Dr. Gabriel Siles-Brügge is the co-author of a new article titled ‘UK-US Trade Relations and ‘Global Britain’, published in The Political Quarterly.

The paper abstract reads as such: ‘AUK-US free trade agreement has consistently been presented as the main prize from the UK’s much touted post-Brexit trade policy independence. The UK Prime Minister’s admission that this was not going to be realised any time soon may have surprised media pundits, but it merely confirmed what had become increasingly apparent since the referendum: that a free trade agreement with the US was a long shot. Taken together with the short-lived suggestion of the UK joining the United States-Mexico-Canada Agreement (USMCA), we argue that it is the desire to perform ‘independence’ from the European Union rather than policy content which is driving the UK’s trade strategy.’

Gabriel Siles-Brügge is Reader in Public Policy at the University of Warwick, having previously worked at the Universities of Manchester and Oxford Brookes.
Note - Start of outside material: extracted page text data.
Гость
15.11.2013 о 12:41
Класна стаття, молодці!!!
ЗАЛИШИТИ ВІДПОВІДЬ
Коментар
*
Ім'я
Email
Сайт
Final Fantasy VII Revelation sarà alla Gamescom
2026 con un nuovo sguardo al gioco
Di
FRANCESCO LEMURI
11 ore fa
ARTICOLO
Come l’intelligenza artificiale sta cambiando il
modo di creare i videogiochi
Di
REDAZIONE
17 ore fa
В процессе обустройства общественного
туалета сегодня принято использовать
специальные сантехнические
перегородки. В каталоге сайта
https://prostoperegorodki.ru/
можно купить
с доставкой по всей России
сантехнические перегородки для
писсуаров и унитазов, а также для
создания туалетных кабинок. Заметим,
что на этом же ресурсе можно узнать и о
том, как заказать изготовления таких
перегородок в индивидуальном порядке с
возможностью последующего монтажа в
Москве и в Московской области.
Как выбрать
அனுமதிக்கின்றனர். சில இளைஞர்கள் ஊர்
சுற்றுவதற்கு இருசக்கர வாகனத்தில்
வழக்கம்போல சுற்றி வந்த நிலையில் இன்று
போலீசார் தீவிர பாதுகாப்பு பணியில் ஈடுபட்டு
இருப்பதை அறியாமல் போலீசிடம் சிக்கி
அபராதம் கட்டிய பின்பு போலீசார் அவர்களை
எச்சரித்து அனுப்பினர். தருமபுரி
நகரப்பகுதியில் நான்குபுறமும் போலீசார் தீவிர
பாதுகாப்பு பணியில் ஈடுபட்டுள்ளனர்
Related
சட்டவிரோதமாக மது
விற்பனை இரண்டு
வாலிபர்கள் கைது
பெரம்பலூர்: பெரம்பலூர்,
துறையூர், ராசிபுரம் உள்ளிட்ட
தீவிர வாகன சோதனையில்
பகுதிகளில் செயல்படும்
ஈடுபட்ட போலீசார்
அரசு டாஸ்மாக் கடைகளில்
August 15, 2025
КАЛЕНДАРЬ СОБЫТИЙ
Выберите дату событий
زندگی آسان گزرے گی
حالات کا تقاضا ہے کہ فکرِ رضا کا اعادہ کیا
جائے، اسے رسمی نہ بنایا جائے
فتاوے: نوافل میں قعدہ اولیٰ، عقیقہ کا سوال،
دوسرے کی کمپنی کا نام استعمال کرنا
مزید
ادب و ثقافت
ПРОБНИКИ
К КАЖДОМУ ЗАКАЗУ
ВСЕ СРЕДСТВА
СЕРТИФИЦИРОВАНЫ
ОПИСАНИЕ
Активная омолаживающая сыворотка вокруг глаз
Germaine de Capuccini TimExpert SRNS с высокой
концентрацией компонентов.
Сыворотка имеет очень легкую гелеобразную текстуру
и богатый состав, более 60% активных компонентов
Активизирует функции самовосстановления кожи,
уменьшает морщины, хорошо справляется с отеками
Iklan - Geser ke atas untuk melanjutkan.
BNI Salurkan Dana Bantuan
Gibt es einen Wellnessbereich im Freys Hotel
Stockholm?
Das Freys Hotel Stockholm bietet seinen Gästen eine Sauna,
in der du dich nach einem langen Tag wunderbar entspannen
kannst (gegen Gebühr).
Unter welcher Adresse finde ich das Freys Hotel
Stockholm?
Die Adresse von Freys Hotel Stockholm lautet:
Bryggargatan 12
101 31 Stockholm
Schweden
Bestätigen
His teaching has focused on International Political Economy, EU politics and public policy. His research has examined the politics of trade and investment agreements, with a focus on the EU and Brexit. His current work is particularly focused on the role of municipalities and emotions in trade governance. He is the (co-)author of two books – Constructing European Union Trade Policy (2014, Palgrave Macmillan) and (with Ferdi De Ville) of TTIP: The Truth about Transatlantic Trade and Investment Partnership (2016, Polity) – and has published several articles in leading academic journals (including in the Journal of Common Market StudiesNew Political Economy and the Review of International Political Economy).

He has advised NGOs, trade unions and various parliaments on questions of trade policy and Brexit. He is an advisor on trade policy to the European Public Health Alliance, formerly representing it as an alternate member of the European Commission’s ‘Expert group on Trade Agreements’. He also served as a Parliamentary Academic Fellow with the UK House of Commons International Trade Committee (2017-19), and currently serves as a Specialist Advisor to that same Committee.